TAREAS PENDIENTES
1: Responde estas preguntas según el relato del zapato perdido:
(a) ¿Qué edad tiene Mateo?
(b) ¿En qué esquina habla el surfista sobre el zapato de Teo?
(c) ¿Cómo se llama el portero del edificio donde está el departamento?
2: Retoma el relato del zapato perdido y continúalo a partir de su última oración.

FRAGMENTO PRESENTADO
PABLO
GENTILLI:
UN
ZAPATO PERDIDO (O CUANDO LAS MIRADAS SABEN MIRAR)
Para
aclarar las confusas ideas que me invadían decidí salir con Mateo, mi hijo de
un año, a hacer unas compras. Las necesidades familiares eran, como casi
siempre, eclécticas: pañales, disquetes, el último libro de Ana Miranda y
algunas botellas de vino argentino difíciles de encontrar a buen precio en Río
de Janeiro. Luego de algunas cuadras, Teo se durmió plácidamente en su
cochecito. Mientras el soñaba con alguna cosa probablemente mágica, percibí que
uno de sus zapatos estaba desatado y casi cayendo. Decidí sacárselo para evitar
que, en un descuido, se perdiera. Pocos segundos después una elegante señora me
alertó: “Cuidado, su hijo perdió un zapatito”. “Gracias, respondí, pero yo se lo saqué”. Algunos metros más
adelante, el portero de un edificio con garaje, aparentemente de sonrisa tímida
y palabra corta, movió la cabeza en dirección al pie de Mateo diciendo en tono
grave: “el zapato”. Levantando el dedo pulgar en señal de agradecimiento
continué mi camino. Antes de llegar al supermercado, doblando la esquina de la
Avenida Nossa Senhora de Copacabana y Rainha Elizabeth, un surfista igualmente
preocupado por el destino del zapato de Teo dijo: “Oi mané, tu hijo perdió la
sandalia”. Erguí el dedo nuevamente y sonreí en señal de agradecimiento. Ya en
el supermercado, los llamados de atención continuaron. La supuesta perdida del
zapato de Mateo no dejaba de mostrar diferentes muestras de solidaridad y
alerta. Llegando a nuestro departamento, Joao, el portero, haciendo gala de su
habitual histrionismo, gritó despertando al niño: “Teo!, tu papá perdió de
nuevo el zapato”
Río
de Janeiro es, como cualquier gran metrópoli latinoamericana, un territorio de
profundos contrastes, donde el lujo y la miseria conviven en formas no siempre
armoniosas.

REGISTROS DE DATOS
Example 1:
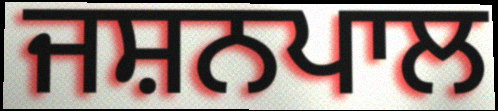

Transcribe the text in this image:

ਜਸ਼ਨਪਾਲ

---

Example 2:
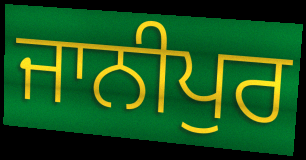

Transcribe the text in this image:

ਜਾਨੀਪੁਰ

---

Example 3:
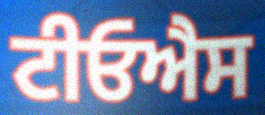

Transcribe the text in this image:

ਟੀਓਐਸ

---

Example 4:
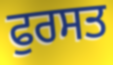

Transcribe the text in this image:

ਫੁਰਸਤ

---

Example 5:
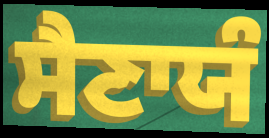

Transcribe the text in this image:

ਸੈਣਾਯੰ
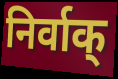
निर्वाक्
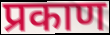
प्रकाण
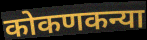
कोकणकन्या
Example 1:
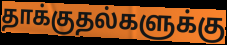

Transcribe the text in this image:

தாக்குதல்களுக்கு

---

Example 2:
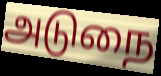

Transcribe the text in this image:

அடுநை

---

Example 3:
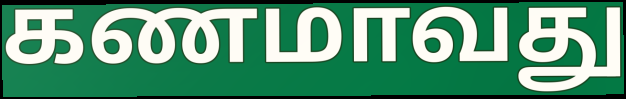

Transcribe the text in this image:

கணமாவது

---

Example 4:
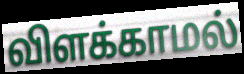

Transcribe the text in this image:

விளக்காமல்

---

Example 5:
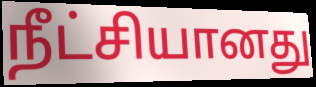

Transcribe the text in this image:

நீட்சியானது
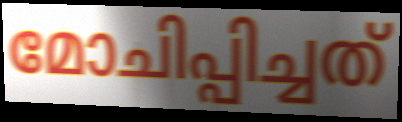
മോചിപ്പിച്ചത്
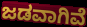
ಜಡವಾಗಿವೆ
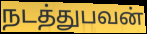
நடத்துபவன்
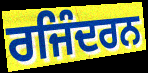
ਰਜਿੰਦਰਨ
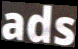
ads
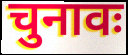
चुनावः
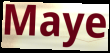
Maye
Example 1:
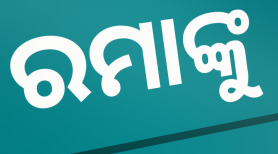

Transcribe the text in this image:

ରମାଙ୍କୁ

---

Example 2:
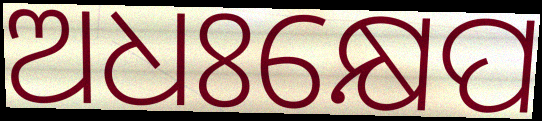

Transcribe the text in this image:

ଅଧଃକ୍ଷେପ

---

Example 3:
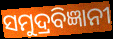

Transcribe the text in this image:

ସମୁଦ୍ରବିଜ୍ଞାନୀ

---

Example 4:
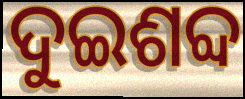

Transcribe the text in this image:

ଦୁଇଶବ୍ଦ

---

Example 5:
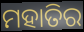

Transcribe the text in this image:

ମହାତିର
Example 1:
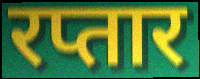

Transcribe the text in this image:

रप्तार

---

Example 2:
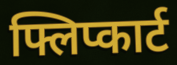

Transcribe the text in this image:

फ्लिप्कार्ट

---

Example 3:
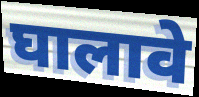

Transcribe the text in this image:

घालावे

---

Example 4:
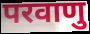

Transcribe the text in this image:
--
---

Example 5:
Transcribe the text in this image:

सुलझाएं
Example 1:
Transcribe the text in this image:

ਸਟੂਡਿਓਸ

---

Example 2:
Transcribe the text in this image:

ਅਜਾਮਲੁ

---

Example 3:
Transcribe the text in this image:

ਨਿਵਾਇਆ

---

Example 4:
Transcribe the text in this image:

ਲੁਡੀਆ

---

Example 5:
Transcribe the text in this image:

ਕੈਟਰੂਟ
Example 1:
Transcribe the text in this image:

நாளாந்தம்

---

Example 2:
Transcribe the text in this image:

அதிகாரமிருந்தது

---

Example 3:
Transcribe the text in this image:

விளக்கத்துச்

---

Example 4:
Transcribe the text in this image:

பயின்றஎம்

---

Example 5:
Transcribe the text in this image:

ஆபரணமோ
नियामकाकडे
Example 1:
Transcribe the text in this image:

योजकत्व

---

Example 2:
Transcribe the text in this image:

RESPUESTAS DE EJERCICIOS
1:
(a) Un año.
(b) En la esquina de la Avenida Nossa Senhora de Copacabana y Rainha Elizabeth.
(c) Joao.

2:
Mi
desazón era, quizás, injustificada: ¿Qué
hace del pie descalzo de un niño de clase media motivo de reparo y
circunstancial preocupación en una ciudad con centenas de chicos descalzos,
brutalmente descalzos? ¿Por qué, en una
ciudad con decenas de familias viviendo a la intemperie, el pie
superficialmente descalzo de Mateo llamaba más la atención que otros pies cuya
ausencia de zapato es la marca inocultable de la barbarie que supone negar los
más elementales derechos humanos a millares de individuos?
La
pregunta me parecía trivial.
La
posibilidad de reconocer o percibir acontecimientos es una forma de definir los
límites siempre arbitrarios entre lo “normal” y lo “anormal”, lo aceptado y lo
rechazado, lo permitido y lo prohibido. De allí que, mientras es “anormal” que
un niño de clase media ande descalzo, es “absolutamente normal” que centenas de
chicos de la calle anden sin zapatos y deambulando por las calles de Copacabana
pidiendo limosnas.
La
“anormalidad” vuelve los acontecimientos visibles al mismo tiempo que la
“normalidad” suele tener la facultad de ocultarlos. Lo “normal” se vuelve
cotidiano. Y lo cotidiano se desvanece ante la percepción como producto de su
tendencial neutralización.
Expresado
sin tantos rodeos, lo que pretendo decir es que, hoy en nuestras sociedades
dualizadas, la exclusión es invisible a
los ojos. Ciertamente, la invisibilidad es la marca más visible de los
procesos de exclusión en este milenio que comienza. La exclusión y sus efectos
están ahí. Son evidencias crueles y brutales que nos enseñan las esquinas, que
comentan los diarios, que exhiben las pantallas. Sin embargo, la exclusión
parece haber perdido poder para producir espanto e indignación en una buena
parte de la sociedad.
La
selectividad de la mirada cotidiana es implacable: dos pies descalzos no son
dos pies descalzos. Uno es un pie que perdió un zapato. El otro, simplemente no
existe. Uno es el pie de un niño. El otro es el pie de nadie.
La
exclusión se normaliza y, al hacerlo, se neutraliza. Desaparece como “problema”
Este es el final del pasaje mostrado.